# Loading plug-in files failed



## Gun' (Dec 27, 2008)

I am having a problem of opening jpeg files. I never deleted or modifiled these jpeg files. I tried to open them up today and I got an error message as follows:
" Lodaing of one or more plug-in files failed. The plug-in files may be corrupt or invalid"

I badly need these files. I see the files in the folder with all the infomation like file extension, size...etc. What should I do? Pls help me.

Gune'


----------



## koala (Mar 27, 2005)

Hi, welcome to TSF

What program are you using to view the files?

Can you see them in Windows Explorer using right-click > Preview?

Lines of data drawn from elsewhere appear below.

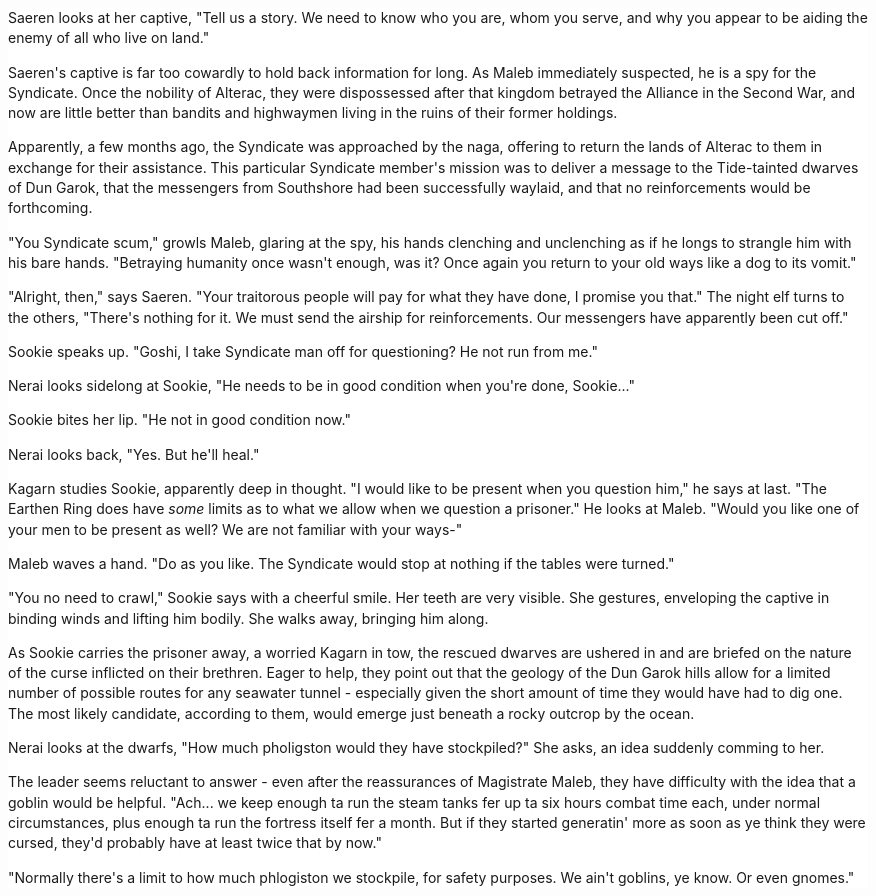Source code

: Saeren looks at her captive, "Tell us a story. We need to know who you are, whom you serve, and why you appear to be aiding the enemy of all who live on land."

Saeren's captive is far too cowardly to hold back information for long. As Maleb immediately suspected, he is a spy for the Syndicate. Once the nobility of Alterac, they were dispossessed after that kingdom betrayed the Alliance in the Second War, and now are little better than bandits and highwaymen living in the ruins of their former holdings.

Apparently, a few months ago, the Syndicate was approached by the naga, offering to return the lands of Alterac to them in exchange for their assistance. This particular Syndicate member's mission was to deliver a message to the Tide-tainted dwarves of Dun Garok, that the messengers from Southshore had been successfully waylaid, and that no reinforcements would be forthcoming.

"You Syndicate scum," growls Maleb, glaring at the spy, his hands clenching and unclenching as if he longs to strangle him with his bare hands. "Betraying humanity once wasn't enough, was it? Once again you return to your old ways like a dog to its vomit."

"Alright, then," says Saeren. "Your traitorous people will pay for what they have done, I promise you that." The night elf turns to the others, "There's nothing for it. We must send the airship for reinforcements. Our messengers have apparently been cut off."

Sookie speaks up. "Goshi, I take Syndicate man off for questioning? He not run from me."

Nerai looks sidelong at Sookie, "He needs to be in good condition when you're done, Sookie..."

Sookie bites her lip. "He not in good condition now."

Nerai looks back, "Yes. But he'll heal."

Kagarn studies Sookie, apparently deep in thought. "I would like to be present when you question him," he says at last. "The Earthen Ring does have _some_ limits as to what we allow when we question a prisoner." He looks at Maleb. "Would you like one of your men to be present as well? We are not familiar with your ways-"

Maleb waves a hand. "Do as you like. The Syndicate would stop at nothing if the tables were turned."

"You no need to crawl," Sookie says with a cheerful smile. Her teeth are very visible. She gestures, enveloping the captive in binding winds and lifting him bodily. She walks away, bringing him along.

As Sookie carries the prisoner away, a worried Kagarn in tow, the rescued dwarves are ushered in and are briefed on the nature of the curse inflicted on their brethren. Eager to help, they point out that the geology of the Dun Garok hills allow for a limited number of possible routes for any seawater tunnel - especially given the short amount of time they would have had to dig one. The most likely candidate, according to them, would emerge just beneath a rocky outcrop by the ocean.

Nerai looks at the dwarfs, "How much pholigston would they have stockpiled?" She asks, an idea suddenly comming to her.

The leader seems reluctant to answer - even after the reassurances of Magistrate Maleb, they have difficulty with the idea that a goblin would be helpful. "Ach... we keep enough ta run the steam tanks fer up ta six hours combat time each, under normal circumstances, plus enough ta run the fortress itself fer a month. But if they started generatin' more as soon as ye think they were cursed, they'd probably have at least twice that by now."

"Normally there's a limit to how much phlogiston we stockpile, for safety purposes. We ain't goblins, ye know. Or even gnomes."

It sounds like your image editing program is faulty or needs the jpeg plugin to be reinstalled.


----------



## RUGRLN (Apr 29, 2008)

I'm guessing you are using Photoshop? Could be a faulty plug in, if Ps..
Did you try opening it with Windows Picture Fax Viewer or Photo Gallery in Vista..
Which ever photo viewing program you are using, one things for sure, you need to reinstall the plug in possibly for JPG which might be corrupted.


----------



## Gun' (Dec 27, 2008)

I think you are right. I tried to open my jpeg files in Windows Explorer, Windows Picture Fax Viewer, Corel Photo Paint but no luck. How do I reinstall the plugs? 
I badly need help. Thanx for replies.


----------



## Gun' (Dec 27, 2008)

*Plug in files corrupted*

I want to re install plug in files in order to see my jpeg files in Corel Photo Paint. Pls. someone help me. I have no clue how to re-install the plug in files. I cannot open these files any program including Internet Explorer, Windows Picture and Fax Viewer...etc. Whenever I tried to open them I get the following message.

" Lodaing of one or more plug-in files failed. The plug-in files may be corrupt or invalid"


----------



## dm01 (Oct 10, 2006)

Sounds like part of your Windows install is corrupt. Do you have a System Restore point from before this happened?


----------



## Gun' (Dec 27, 2008)

I am a stranger to IT and don't know that much about computer stuff. I don't have a System Restore point ( I don't know what this is? I you talking about system back up? NO, I don't have.)


----------